Document passage:
+ + + + + + +
Data Model

Rustam Aliyev edited this page Sep 19, 2013 · 8 revisions

ElasticInbox uses 5 column families (tables):

  • Accounts
  • MessageMetadata
  • MessageBlob
  • IndexLabels
  • Counters

Complete schema can be found here: https://github.com/elasticinbox/elasticinbox/blob/master/config/elasticinbox.cml

RFC5322 compatible email address is used as a unique account identifier in all CFs.

Accounts CF

This CF contains account information such as labels and custom attributes.

Schema syntax:

CREATE COLUMN FAMILY Accounts WITH 
    key_validation_class = UTF8Type AND
    caching = all AND
    comment = 'Basic information about accounts';

Sample contents:

"Accounts" {
    "user@elasticinbox.com" {
        "label:0"  : "all",
        "label:1"  : "inbox",
        "label:2"  : "drafts",
        ...
        "label:1234" : "MyLabel",
        "lattr:1234:color" : "Green",
        "lattr:1234:MyAttribute" : "My Text Value",
        ...
    }
}

MessageMetadata SCF

MessageMetadata is a super column family. Each row contains all messages for the particular account identified by email address. This helps to store all messages for an account on the same Cassandra node and speedup read operation.

Each super column contains information about particular message, identified and ordered by message UUID. Message UUID generated based on the message time.

Schema syntax:

CREATE COLUMN FAMILY MessageMetadata WITH 
    column_type = Super AND
    key_validation_class = UTF8Type AND
    comparator = TimeUUIDType AND 
    subcomparator = BytesType AND
    caching = keys_only AND
    comment='Message metadata including headers, labels, markers, physical location, etc.';

Sample contents:

"MessageMetadata" {
    "user@elasticinbox.com" {
        "550e8400-e29b-41d4-a716-446655440000" {
            "from"     : "[["EI Test","test@elasticinbox.com"]]", # JSON encoded data
            "to"       : "[["Me","user@elasticinbox.com"],[...]]",
            "subject"  : "Hello world!",
            "date"     : "12 March 2011",
            "location" : "blob://fs-local/container/username@elasticinbox.com:753eef70-d5fb-14ce-abd4-040cced3bd7a",
            "l:1"      : true,   # Label ID
            "m:1"      : true,   # Marker ID
            ...
+ + + + + + +
Task list:
- A) Answer these from the ElasticInbox data model page:
(i) How many column families does ElasticInbox use?
(ii) What caching setting is given for the Accounts column family?
(iii) Which comparator is set for the MessageMetadata column family?
- B) Carry on writing the ElasticInbox data model page from the point where it stops.
The listing that comes after this sentence is separate material with no connection to the ElasticInbox data model page.

Data excerpt:
+ + + + + + +
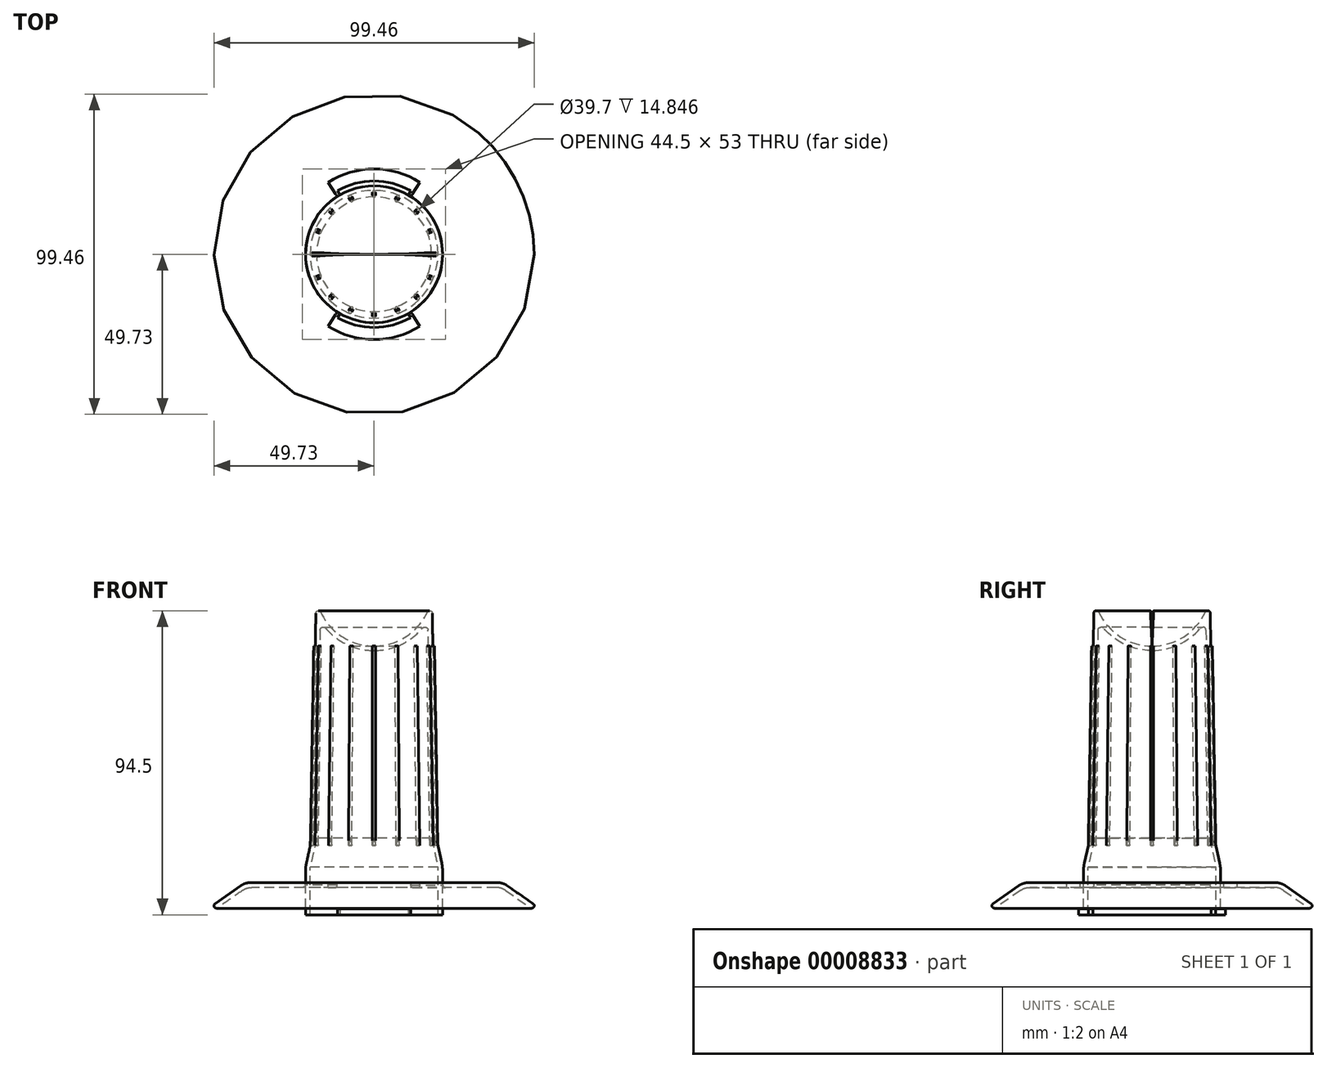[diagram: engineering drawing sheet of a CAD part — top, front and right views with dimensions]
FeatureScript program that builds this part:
+ + + + + + +
Outputs:
- A)
(i) 5
(ii) caching = all
(iii) TimeUUIDType

- B)
        }
    }
}

MessageBlob CF

When enabled, MessageBlob column family is used to store chunks of message blobs. Cassandra can be used as a blob storage and store messages in 128K chunks. Each key contains of message UUID and block (chunk) ID. In turn, columns represent sub-block ID and block data. For more see ...

Schema syntax:

CREATE COLUMN FAMILY MessageBlob WITH
    key_validation_class = 'CompositeType(TimeUUIDType, Int32Type)' AND
    comparator = Int32Type AND
    caching = keys_only AND
    comment='Chunked message blobs';

Sample contents:

"MessageBlob" {
    "550e8400-e29b-41d4-a716-446655440000:0" {
        "0" : "binary.message.content.for.block.0.subblock.0"
        ...
    },
    "550e8400-e29b-41d4-a716-446655440000:1" {
        "0" : "binary.message.content.for.block.1.subblock.0"
        ...
    },
    ...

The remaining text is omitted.